East Coast – Day 13

02022-11-08 | Photos, Touring | 6 comments

I took this photo as I walked to a Starbucks about half a mile from our hotel near BWI airport. Bought coffee for my Snow Peak cup and sat down near the entrance, where large windows let in light.

Jon soon arrived, had his cup filled and sat down. We noted that the music was much better than recent Starbucks experiences. This song actually has a chorus and a melody and singing without auto-tuning, we agreed.

A few thoughts at the end of the tour:

  • Seeing the Belew and Rundgren tourbus in front of Rams Head, where they performed a Bowie-themed show a couple of days before we played there, made me realize that I really don’t miss long tours or being on a bus. At all.
  • Traffic on east coast roads seemed horrific, but that’s probably the same everywhere.
  • I opened a Mastodon account and am currently not posting to Twitter. I like Mastodon. It has a great vibe.
  • We worked on new arrangements of Lush and La Luna at soundchecks – coming to a theater near you next year. Lush sounds really nice with the upright bass. More chamber music than pop.
  • I love this trio. So great playing with Jon and Robby!
  • It seems I only wear socks on the days that I have to stand on the nasty floor at the airport.

    1. Steve

      >Seeing the Belew and Rundgren tourbus in front of Rams Head, where they performed a Bowie-themed show a couple of days before we played there, made me realize that I really don’t miss long tours or being on a bus. At all.

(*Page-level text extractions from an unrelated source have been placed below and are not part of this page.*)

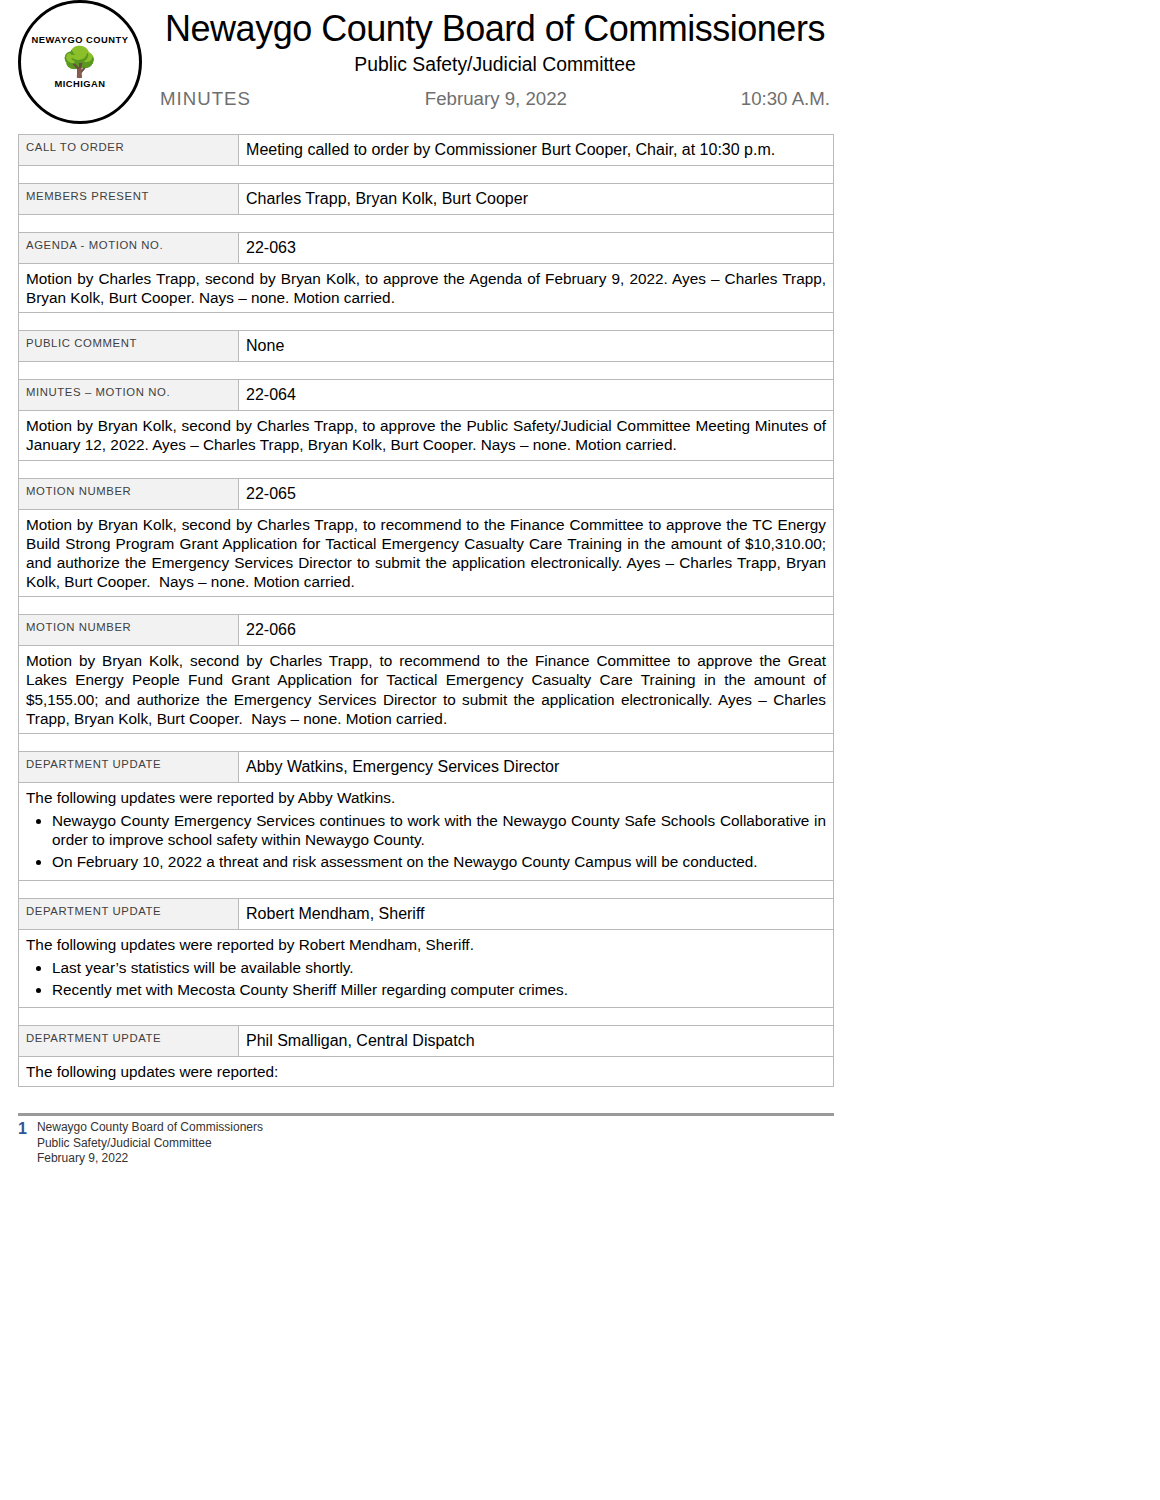NEWAYGO COUNTY
🌳
MICHIGAN
Newaygo County Board of Commissioners
Public Safety/Judicial Committee
MINUTES February 9, 2022 10:30 A.M.
| CALL TO ORDER | Meeting called to order by Commissioner Burt Cooper, Chair, at 10:30 p.m. |
| MEMBERS PRESENT | Charles Trapp, Bryan Kolk, Burt Cooper |
| AGENDA - MOTION NO. | 22-063 |
| Motion by Charles Trapp, second by Bryan Kolk, to approve the Agenda of February 9, 2022. Ayes – Charles Trapp, Bryan Kolk, Burt Cooper. Nays – none. Motion carried. |
| PUBLIC COMMENT | None |
| MINUTES – MOTION NO. | 22-064 |
| Motion by Bryan Kolk, second by Charles Trapp, to approve the Public Safety/Judicial Committee Meeting Minutes of January 12, 2022. Ayes – Charles Trapp, Bryan Kolk, Burt Cooper. Nays – none. Motion carried. |
| MOTION NUMBER | 22-065 |
| Motion by Bryan Kolk, second by Charles Trapp, to recommend to the Finance Committee to approve the TC Energy Build Strong Program Grant Application for Tactical Emergency Casualty Care Training in the amount of $10,310.00; and authorize the Emergency Services Director to submit the application electronically. Ayes – Charles Trapp, Bryan Kolk, Burt Cooper. Nays – none. Motion carried. |
| MOTION NUMBER | 22-066 |
| Motion by Bryan Kolk, second by Charles Trapp, to recommend to the Finance Committee to approve the Great Lakes Energy People Fund Grant Application for Tactical Emergency Casualty Care Training in the amount of $5,155.00; and authorize the Emergency Services Director to submit the application electronically. Ayes – Charles Trapp, Bryan Kolk, Burt Cooper. Nays – none. Motion carried. |
| DEPARTMENT UPDATE | Abby Watkins, Emergency Services Director |
| The following updates were reported by Abby Watkins. Newaygo County Emergency Services continues to work with the Newaygo County Safe Schools Collaborative in order to improve school safety within Newaygo County. On February 10, 2022 a threat and risk assessment on the Newaygo County Campus will be conducted. |
| DEPARTMENT UPDATE | Robert Mendham, Sheriff |
| The following updates were reported by Robert Mendham, Sheriff. Last year’s statistics will be available shortly. Recently met with Mecosta County Sheriff Miller regarding computer crimes. |
| DEPARTMENT UPDATE | Phil Smalligan, Central Dispatch |
| The following updates were reported: |
1
Newaygo County Board of Commissioners
Public Safety/Judicial Committee
February 9, 2022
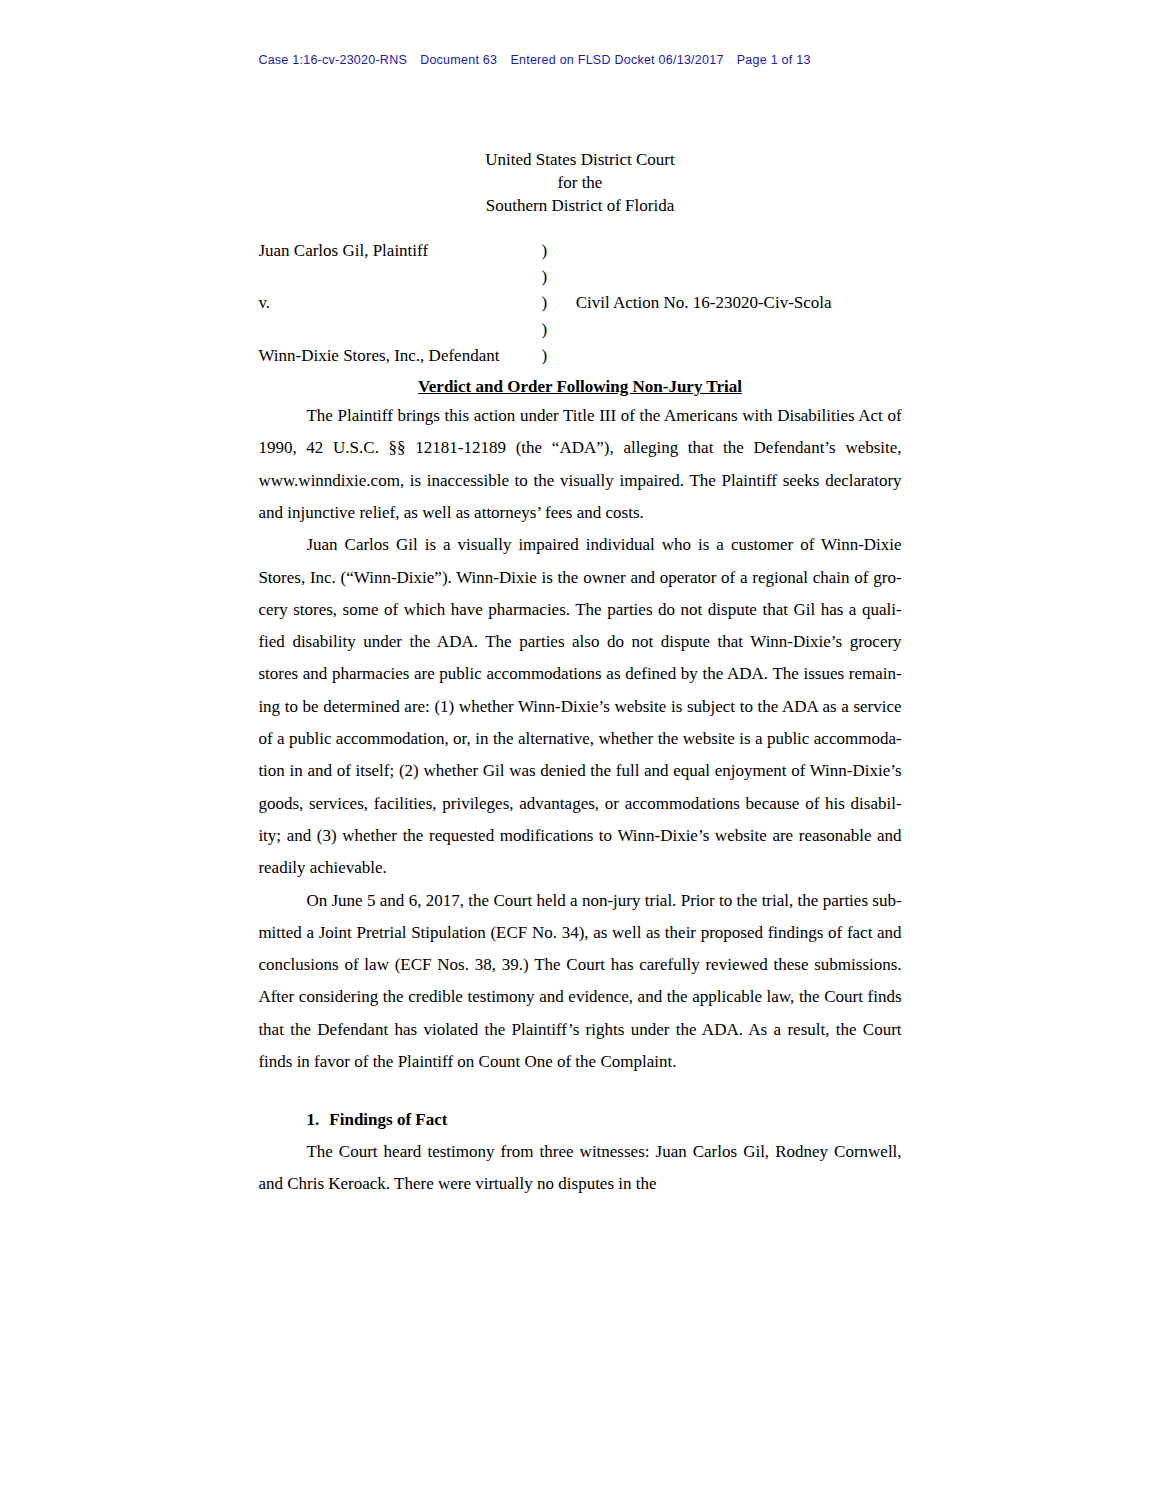Case 1:16-cv-23020-RNS Document 63 Entered on FLSD Docket 06/13/2017 Page 1 of 13
United States District Court
for the
Southern District of Florida
| Juan Carlos Gil, Plaintiff | ) | |
| | ) | |
| v. | ) | Civil Action No. 16-23020-Civ-Scola |
| | ) | |
| Winn-Dixie Stores, Inc., Defendant | ) | |
Verdict and Order Following Non-Jury Trial
The Plaintiff brings this action under Title III of the Americans with Disabilities Act of 1990, 42 U.S.C. §§ 12181-12189 (the “ADA”), alleging that the Defendant’s website, www.winndixie.com, is inaccessible to the visually impaired. The Plaintiff seeks declaratory and injunctive relief, as well as attorneys’ fees and costs.
Juan Carlos Gil is a visually impaired individual who is a customer of Winn-Dixie Stores, Inc. (“Winn-Dixie”). Winn-Dixie is the owner and operator of a regional chain of grocery stores, some of which have pharmacies. The parties do not dispute that Gil has a qualified disability under the ADA. The parties also do not dispute that Winn-Dixie’s grocery stores and pharmacies are public accommodations as defined by the ADA. The issues remaining to be determined are: (1) whether Winn-Dixie’s website is subject to the ADA as a service of a public accommodation, or, in the alternative, whether the website is a public accommodation in and of itself; (2) whether Gil was denied the full and equal enjoyment of Winn-Dixie’s goods, services, facilities, privileges, advantages, or accommodations because of his disability; and (3) whether the requested modifications to Winn-Dixie’s website are reasonable and readily achievable.
On June 5 and 6, 2017, the Court held a non-jury trial. Prior to the trial, the parties submitted a Joint Pretrial Stipulation (ECF No. 34), as well as their proposed findings of fact and conclusions of law (ECF Nos. 38, 39.) The Court has carefully reviewed these submissions. After considering the credible testimony and evidence, and the applicable law, the Court finds that the Defendant has violated the Plaintiff’s rights under the ADA. As a result, the Court finds in favor of the Plaintiff on Count One of the Complaint.
1. Findings of Fact
The Court heard testimony from three witnesses: Juan Carlos Gil, Rodney Cornwell, and Chris Keroack. There were virtually no disputes in the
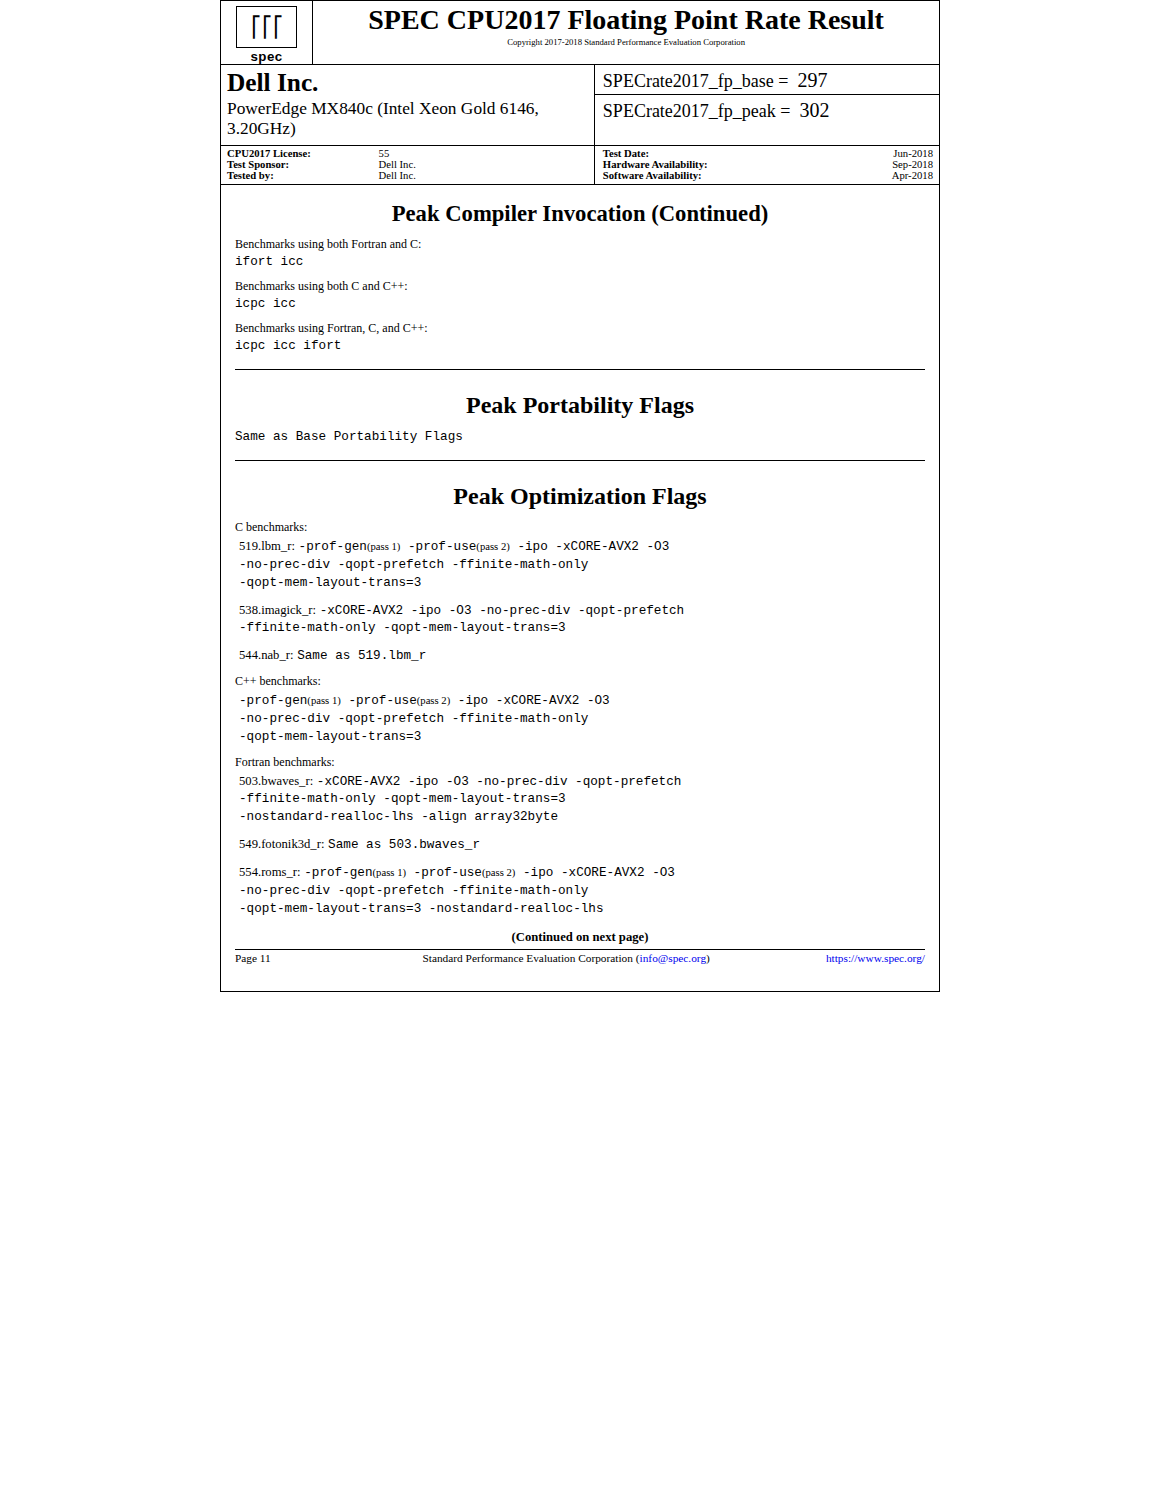⎡⎡⎡
spec
SPEC CPU2017 Floating Point Rate Result
Copyright 2017-2018 Standard Performance Evaluation Corporation
Dell Inc.
PowerEdge MX840c (Intel Xeon Gold 6146, 3.20GHz)
SPECrate2017_fp_base = 297
SPECrate2017_fp_peak = 302
| CPU2017 License: | 55 |
| Test Sponsor: | Dell Inc. |
| Tested by: | Dell Inc. |
| Test Date: | Jun-2018 |
| Hardware Availability: | Sep-2018 |
| Software Availability: | Apr-2018 |
Peak Compiler Invocation (Continued)
Benchmarks using both Fortran and C:
ifort icc
Benchmarks using both C and C++:
icpc icc
Benchmarks using Fortran, C, and C++:
icpc icc ifort
Peak Portability Flags
Same as Base Portability Flags
Peak Optimization Flags
C benchmarks:
519.lbm_r: -prof-gen(pass 1) -prof-use(pass 2) -ipo -xCORE-AVX2 -O3
-no-prec-div -qopt-prefetch -ffinite-math-only
-qopt-mem-layout-trans=3
538.imagick_r: -xCORE-AVX2 -ipo -O3 -no-prec-div -qopt-prefetch
-ffinite-math-only -qopt-mem-layout-trans=3
544.nab_r: Same as 519.lbm_r
C++ benchmarks:
-prof-gen(pass 1) -prof-use(pass 2) -ipo -xCORE-AVX2 -O3
-no-prec-div -qopt-prefetch -ffinite-math-only
-qopt-mem-layout-trans=3
Fortran benchmarks:
503.bwaves_r: -xCORE-AVX2 -ipo -O3 -no-prec-div -qopt-prefetch
-ffinite-math-only -qopt-mem-layout-trans=3
-nostandard-realloc-lhs -align array32byte
549.fotonik3d_r: Same as 503.bwaves_r
554.roms_r: -prof-gen(pass 1) -prof-use(pass 2) -ipo -xCORE-AVX2 -O3
-no-prec-div -qopt-prefetch -ffinite-math-only
-qopt-mem-layout-trans=3 -nostandard-realloc-lhs
(Continued on next page)
Page 11
Standard Performance Evaluation Corporation (info@spec.org)
https://www.spec.org/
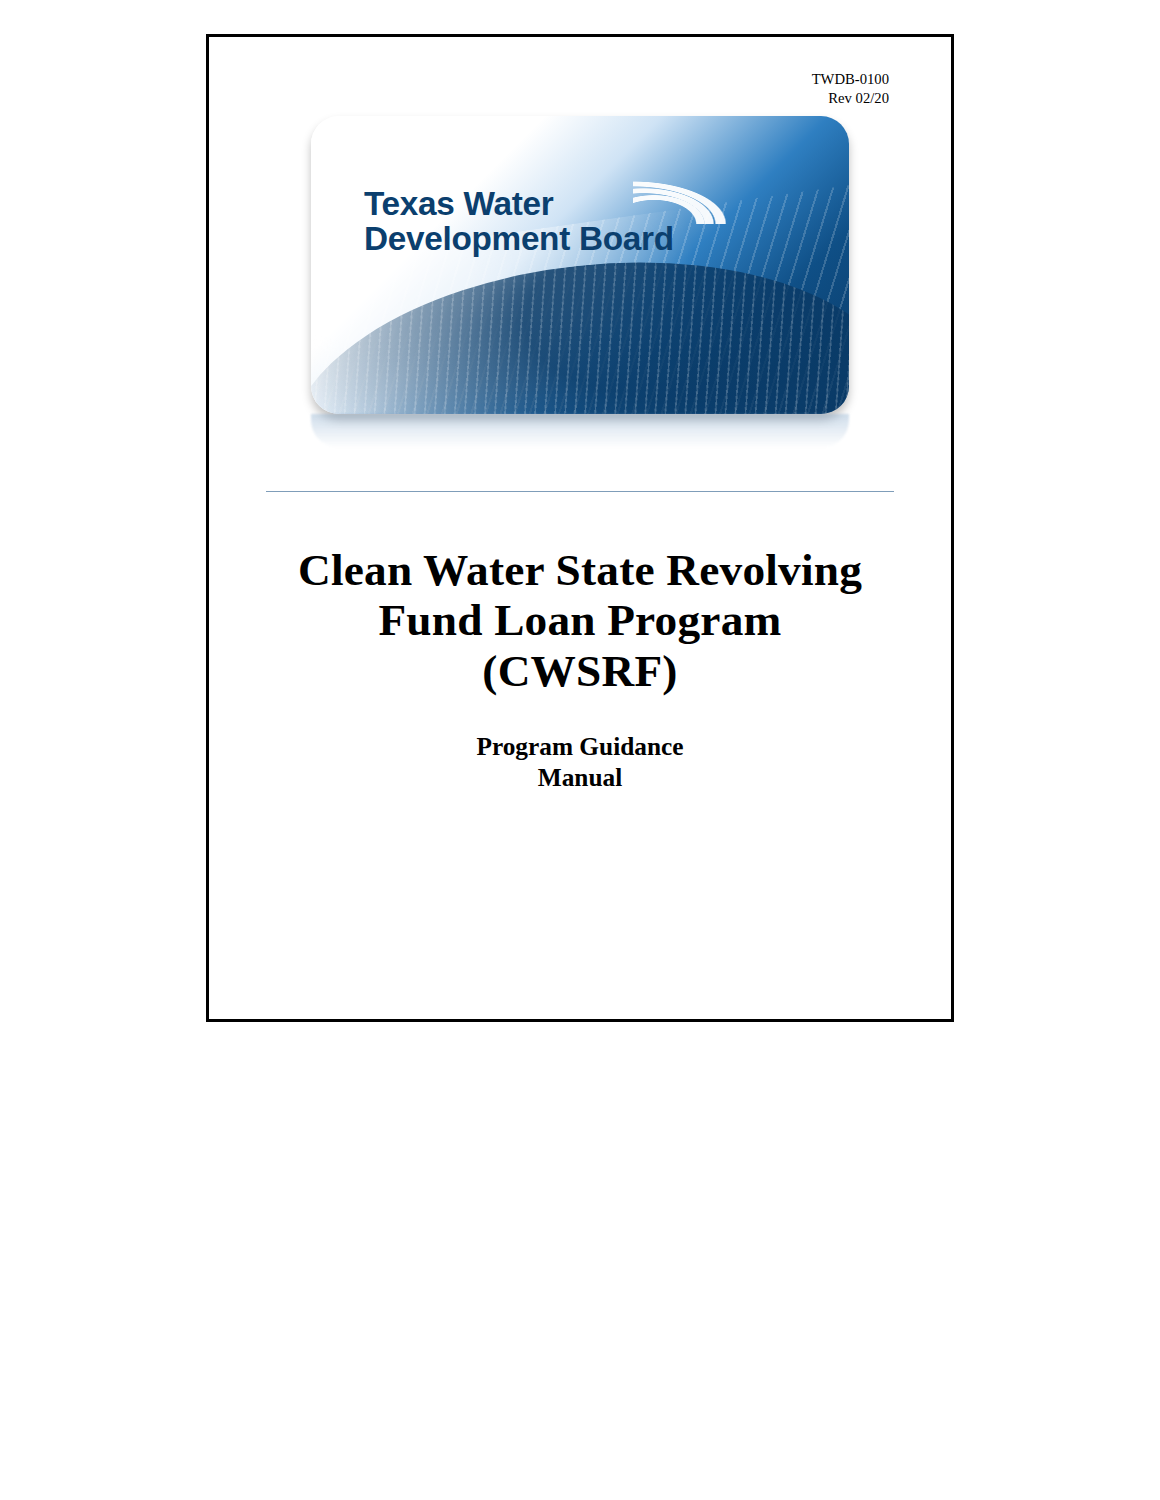TWDB-0100
Rev 02/20
Texas Water
Development Board
Clean Water State Revolving Fund Loan Program
(CWSRF)
Program Guidance
Manual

      I can only imagine. I have heard this from others I know who used to tour for a significant portion of their living. Did something radical change in the past … 5-10-ish years?

      • ottmar

        It’s probably a combination of factors. As you know touring used to be the advertising and didn’t need to make money. Musicians made money with the sale of CDs. Now every tour has to make money. This is why almost every band travels with a couple of vans or perhaps one bus and a trailer full of gear. That same band probably had two busses and a truck or 18 wheeler in the Nineties… and carried sound and lights to replace or augment the venue’s equipment. We haven’t had an LD for more than a decade but we do travel with a FOH engineer because the sound is important to us. So, everything changed.
        Most importantly, I don’t like the stress I feel when a venue doesn’t provide shore power and the bus has to run a diesel generator so the food doesn’t spoil, the lights can be turned on, and the interior doesn’t become a hot house.
        Unless you are a big star a bus only makes financial sense if it replaces hotel rooms. But not every venue has showers and I have been in some where critters seem to run around freely and you don’t want to take a shower. It’s a good thing that there is a stage and the audience isn’t close enough to smell the musicians. I think there were some long tours in the nineties where things weren’t exactly fresh…
        The short tours where we drive ourselves and we have hotel rooms and showers every day are much more enjoyable. :-)

        • Steve

          Curious: did you get rid of your bus?

          • ottmar

            I never bought a bus. They were always leased. I wanted to design my own many times but figured nobody else would like how my bus would look and then it couldn’t earn money when I wasn’t touring. Of course leasing a bus every year for a few months – for nearly thirty years – might mean that buying a custom bus might have been the cheaper option…

    2. JaneParham

      My recent experience of San Francisco traffic was horrendous, and I ‘m sure most large cities have rough traffic. Los Angeles is a traffic hell hole of course. But oh, oh, oh traffic in the Washington-Baltimore vicinity is the horrendousEST! I lived there for 15 years and often cried tears of frustration while driving. Yeah for Uber!

      The Luna Negra performance in the Washington DC area at the Birchmere Music Hall (Virginia) was stupendous. Robby outdid himself in energy and all the fabulous rhythms and sounds. Jon was so warm and very expressive in his quiet way. Ottmar was in top form, technically impressive and oh so musical. The audience was huge and enthusiastic. Good going!